- BRANO SCELTO -
•••
No rules rules: siete pronti al cambiamento costante?

Non ho motivi per sconsigliarti la lettura di uno dei migliori libri di organizzazione aziendale che abbia mai letto.

Anzi, forse uno: il libro di Reed Hastings e Erin Meyer dedicato a Netflix dà una perfetta lettura non tanto di quello che sarà il futuro mondo del lavoro, ma di quello che è il mercato del talento.

Quando lo concluderai, sorgerà una domanda:

Accetterei di lavorare per un’azienda come questa?

Non sarai sicuro di volerti dare una risposta.

Retribuzioni ai massimi livelli, TFR generosi, massima sincerità verticale e orizzontale, nessun limite di tempo libero e ferie di cui disporre. 

L’accesso sembra relativamente semplice, almeno nella teoria: devi essere il numero uno nel tuo ruolo oppure un talento che potrebbe puntare a diventarlo.

Partiamo da quello che questo libro – L’unica regola è che non ci sono regole – non è. Non stiamo parlando della storia di Netflix.

Che viene raccontata, certo, ma come sfondo del vero oggetto del libro: perché non è mai esistita un’azienda come Netflix? 

Un’azienda capace di cambiare pelle fino a diventare quella che conosciamo oggi, che continua a sperimentare, innovare e crescere.

Ho personalmente divorato ogni singola pagina ma visto che non voglio rubarti tantissimo tempo (che potresti investire meglio, ad esempio leggendo il libro), preferisco concentrarmi su tre cose, non le più importanti necessariamente, semplicemente significative. 

Le mie preferite.

Netflix culture deck

Una serie di 127 diapositive originariamente destinate a un uso interno ma che Reed ha condiviso nel 2019.

Per Sheryl Sandberg (Facebook) stiamo parlando di quello che potrebbe essere: “il documento più importante mai uscito dalla Silicon Valley”. 

Prendiamo questa slide:

Gli altri dovrebbero ricevere tempestivamente una generosa liquidazione per permetterci di liberare una posizione e trovare una star per quel ruolo.

Il Keeper Test usato di manager:

Per quale dei miei collaboratori sarei disposto a lottare se mi comunicasse di volersi licenziare da Netflix per accettare un ruolo simile in un’altra azienda?

L’approccio è chiaro: l’azienda non è una famiglia, è più assimilabile a un team.

I legami di sangue non si scelgono, chi compone una squadra sì.

In Netflix c’è spazio solo per i migliori, se non appartieni a questa categoria – prima o poi – un generoso TFR ti accompagnerà alla porta. 

Perché non c’è spazio per la mediocrità?

Lo spiega perfettamente questo esempio, dove si immagina un team composto da sette persone, di cui un paio mediocri:

  • assorbono l’energia dei manager, che ne avranno meno da dedicare agli altri cinque;
  • riducendo il QI complessivo del team, si abbassa la qualità delle discussioni del team;
  • viene ridotta l’efficienza, i migliori dovranno sviluppare modi per adeguarsi ai mediocri;
  • chi mira all’eccellenza viene spinto ad andarsene;
  • si mostra al team che viene accettata anche la mediocrità.

La performance – buona o cattiva che sia – è contagiosa.
•••
- ESTRATTO DEI DATI -
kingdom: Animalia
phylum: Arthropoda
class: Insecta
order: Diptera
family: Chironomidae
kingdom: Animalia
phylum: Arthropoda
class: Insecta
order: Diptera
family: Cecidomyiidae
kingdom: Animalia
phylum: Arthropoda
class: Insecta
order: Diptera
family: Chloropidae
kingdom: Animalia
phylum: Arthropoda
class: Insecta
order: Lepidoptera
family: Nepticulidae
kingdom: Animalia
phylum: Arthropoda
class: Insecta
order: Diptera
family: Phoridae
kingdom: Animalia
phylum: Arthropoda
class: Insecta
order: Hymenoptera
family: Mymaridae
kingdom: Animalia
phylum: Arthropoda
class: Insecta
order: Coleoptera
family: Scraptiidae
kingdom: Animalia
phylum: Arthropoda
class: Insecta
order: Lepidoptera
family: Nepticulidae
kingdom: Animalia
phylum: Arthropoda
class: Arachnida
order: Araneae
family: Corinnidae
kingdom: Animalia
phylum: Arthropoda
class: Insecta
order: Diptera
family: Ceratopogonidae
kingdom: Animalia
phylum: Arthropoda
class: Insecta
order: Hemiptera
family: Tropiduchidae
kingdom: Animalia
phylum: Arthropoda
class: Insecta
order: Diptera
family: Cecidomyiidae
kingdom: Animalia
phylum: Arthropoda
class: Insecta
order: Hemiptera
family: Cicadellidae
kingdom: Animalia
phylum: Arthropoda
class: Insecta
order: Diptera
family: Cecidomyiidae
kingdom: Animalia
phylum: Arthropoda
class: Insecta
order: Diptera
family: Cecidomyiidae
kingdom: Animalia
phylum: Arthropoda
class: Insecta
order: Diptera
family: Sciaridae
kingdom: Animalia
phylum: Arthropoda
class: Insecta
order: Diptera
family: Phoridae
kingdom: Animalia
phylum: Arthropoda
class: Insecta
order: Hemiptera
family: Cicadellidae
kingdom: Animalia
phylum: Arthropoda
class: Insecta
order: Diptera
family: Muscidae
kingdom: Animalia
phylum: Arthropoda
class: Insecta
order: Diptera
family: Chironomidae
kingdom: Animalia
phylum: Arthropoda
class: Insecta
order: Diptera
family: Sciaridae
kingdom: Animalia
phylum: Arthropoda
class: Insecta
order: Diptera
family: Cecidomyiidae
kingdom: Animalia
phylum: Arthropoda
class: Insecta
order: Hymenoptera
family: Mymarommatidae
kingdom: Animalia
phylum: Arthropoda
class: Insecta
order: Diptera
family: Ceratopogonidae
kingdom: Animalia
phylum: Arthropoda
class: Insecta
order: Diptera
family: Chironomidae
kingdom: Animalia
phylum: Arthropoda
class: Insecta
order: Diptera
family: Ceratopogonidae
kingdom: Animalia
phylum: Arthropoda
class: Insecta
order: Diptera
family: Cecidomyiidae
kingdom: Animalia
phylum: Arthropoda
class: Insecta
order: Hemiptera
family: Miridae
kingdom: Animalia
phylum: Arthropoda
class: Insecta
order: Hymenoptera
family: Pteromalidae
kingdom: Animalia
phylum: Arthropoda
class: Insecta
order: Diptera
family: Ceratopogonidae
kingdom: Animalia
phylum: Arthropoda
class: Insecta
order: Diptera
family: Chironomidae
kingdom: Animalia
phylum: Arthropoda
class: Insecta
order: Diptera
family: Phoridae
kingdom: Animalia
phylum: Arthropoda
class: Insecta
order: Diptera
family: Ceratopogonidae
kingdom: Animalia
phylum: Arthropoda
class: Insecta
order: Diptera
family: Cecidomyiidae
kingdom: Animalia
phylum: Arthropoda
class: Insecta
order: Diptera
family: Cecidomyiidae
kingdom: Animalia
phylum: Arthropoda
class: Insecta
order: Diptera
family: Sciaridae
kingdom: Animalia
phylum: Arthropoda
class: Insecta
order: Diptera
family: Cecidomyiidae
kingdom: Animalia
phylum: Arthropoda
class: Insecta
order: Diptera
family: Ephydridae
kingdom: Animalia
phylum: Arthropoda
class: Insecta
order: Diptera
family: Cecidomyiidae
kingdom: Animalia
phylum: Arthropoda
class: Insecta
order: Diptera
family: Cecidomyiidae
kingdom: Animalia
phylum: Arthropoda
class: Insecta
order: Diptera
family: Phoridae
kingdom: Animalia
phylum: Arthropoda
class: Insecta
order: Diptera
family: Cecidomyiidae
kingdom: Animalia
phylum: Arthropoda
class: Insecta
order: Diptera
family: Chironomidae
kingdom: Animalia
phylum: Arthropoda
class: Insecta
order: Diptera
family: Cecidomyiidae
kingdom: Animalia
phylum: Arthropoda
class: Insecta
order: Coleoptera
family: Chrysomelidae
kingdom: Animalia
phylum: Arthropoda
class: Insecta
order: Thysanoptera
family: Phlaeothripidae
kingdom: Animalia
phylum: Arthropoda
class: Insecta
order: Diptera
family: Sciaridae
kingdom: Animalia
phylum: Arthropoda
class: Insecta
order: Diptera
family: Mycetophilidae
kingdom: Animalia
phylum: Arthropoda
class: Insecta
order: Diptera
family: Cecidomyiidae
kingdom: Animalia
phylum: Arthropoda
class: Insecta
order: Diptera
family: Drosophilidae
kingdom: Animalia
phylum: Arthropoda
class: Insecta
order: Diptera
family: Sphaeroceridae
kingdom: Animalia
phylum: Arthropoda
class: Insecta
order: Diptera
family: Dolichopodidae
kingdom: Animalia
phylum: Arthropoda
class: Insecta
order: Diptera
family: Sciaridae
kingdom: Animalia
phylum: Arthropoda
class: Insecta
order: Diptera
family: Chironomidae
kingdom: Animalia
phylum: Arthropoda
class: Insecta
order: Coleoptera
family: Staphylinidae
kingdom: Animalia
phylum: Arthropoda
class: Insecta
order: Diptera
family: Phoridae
•••
- ISTRUZIONI -
Ricopia il brano partendo da "Partiamo da quello" e arrivando a "condiviso nel 2019.", ma sostituisci "diapositive" con "slide". I dati non servono per svolgere il compito.

- SOLUZIONE -
Partiamo da quello che questo libro – L’unica regola è che non ci sono regole – non è. Non stiamo parlando della storia di Netflix.

Che viene raccontata, certo, ma come sfondo del vero oggetto del libro: perché non è mai esistita un’azienda come Netflix? 

Un’azienda capace di cambiare pelle fino a diventare quella che conosciamo oggi, che continua a sperimentare, innovare e crescere.

Ho personalmente divorato ogni singola pagina ma visto che non voglio rubarti tantissimo tempo (che potresti investire meglio, ad esempio leggendo il libro), preferisco concentrarmi su tre cose, non le più importanti necessariamente, semplicemente significative. 

Le mie preferite.

Netflix culture deck

Una serie di 127 slide originariamente destinate a un uso interno ma che Reed ha condiviso nel 2019.